▶ _ARBEITSAUFTRAG_
Führe den Text über den Rechtsstreit um die Frachtvergütung der Klägerin nach seinem letzten Satz fort.

▶ _TEXT_
↓↓↓
Die Sache wird zur neuen Verhandlung und Entscheidung, auch über die Kosten des Revisionsverfahrens, an das Berufungsgericht zurückverwiesen.
Von Rechts wegen
Tatbestand
Rz. 1
Die Klägerin schloss am 18.5.2005 einen Frachtvertrag mit der D. S. GmbH (im Folgenden: Schuldnerin), aus dem ihr - nach Abzug einer Teilzahlung von 2.500 EUR - ein am 26.5.2005 fällig gewordener Vergütungsanspruch i.H.v. 36.500 EUR zusteht. Ein am 14.7.2005 gestellter Antrag auf Eröffnung des Insolvenzverfahrens über das Vermögen der Schuldnerin wurde mit der Begründung abgelehnt, die Schuldnerin habe bei Verbindlichkeiten i.H.v. 452.000 EUR keinerlei Aktivvermögen, so dass die Kosten des Verfahrens nicht gedeckt seien.
↑↑↑
▶ _AUFGEFÜHRTES MATERIAL_
↓↓↓
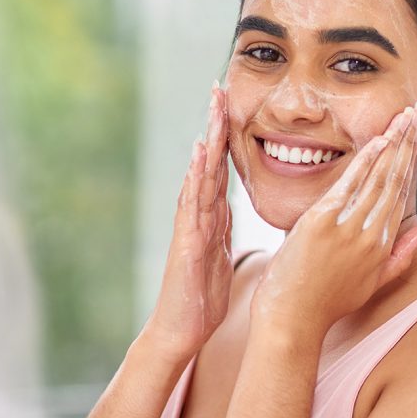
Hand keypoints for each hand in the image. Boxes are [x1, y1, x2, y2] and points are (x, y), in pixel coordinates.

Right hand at [140, 83, 232, 363]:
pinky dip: (197, 177)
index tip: (234, 107)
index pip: (221, 169)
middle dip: (215, 126)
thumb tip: (230, 206)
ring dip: (208, 140)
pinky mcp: (188, 242)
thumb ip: (222, 228)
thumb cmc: (203, 294)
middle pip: (209, 162)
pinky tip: (201, 153)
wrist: (183, 329)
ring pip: (201, 175)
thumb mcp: (221, 255)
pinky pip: (193, 203)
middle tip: (220, 88)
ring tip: (214, 108)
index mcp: (211, 217)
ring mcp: (191, 226)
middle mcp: (198, 215)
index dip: (227, 138)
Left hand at [250, 101, 416, 340]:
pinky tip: (378, 140)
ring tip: (403, 115)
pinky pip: (350, 185)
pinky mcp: (323, 223)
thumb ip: (401, 255)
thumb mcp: (372, 282)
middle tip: (415, 110)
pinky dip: (366, 161)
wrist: (292, 320)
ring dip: (393, 142)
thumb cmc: (327, 303)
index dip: (408, 161)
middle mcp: (371, 235)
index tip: (414, 135)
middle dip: (406, 142)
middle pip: (394, 179)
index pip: (400, 193)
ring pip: (378, 178)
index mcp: (382, 246)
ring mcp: (349, 228)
↑↑↑
▶ _LÖSUNG_
Rz. 2
Der Beklagte ist - neben seiner Ehefrau - Geschäftsführer der Schuldnerin. Die Klägerin nimmt ihn wegen verspäteter Insolvenzantragstellung und Eingehungsbetrugs auf Schadensersatz in Anspruch. Das LG hat den Beklagten antragsgemäß zur Zahlung von 36.500 EUR nebst Zinsen und Anwaltskosten verurteilt, das Berufungsgericht hat die Klage abgewiesen. Mit der vom erkennenden Senat zugelassenen Revision verfolgt die Klägerin ihr Klagebegehren weiter.
Entscheidungsgründe
Rz. 3
Über die Revision der Klägerin ist, da der Beklagte trotz ordnungsgemäßer Ladung im Termin nicht vertreten war, durch Versäumnisurteil zu entscheiden, das aber inhaltlich nicht auf der Säumnis, sondern auf einer sachlichen Prüfung des Revisionsantrags beruht (vgl. BGH, Urt. v. 4.4.1962 - V ZR 110/60, BGHZ 37, 79, 81 f.).
Rz. 4
Die Revision ist erfolgreich und führt zur Aufhebung des angefochtenen Urteils und zur Zurückverweisung der Sache an das Berufungsgericht.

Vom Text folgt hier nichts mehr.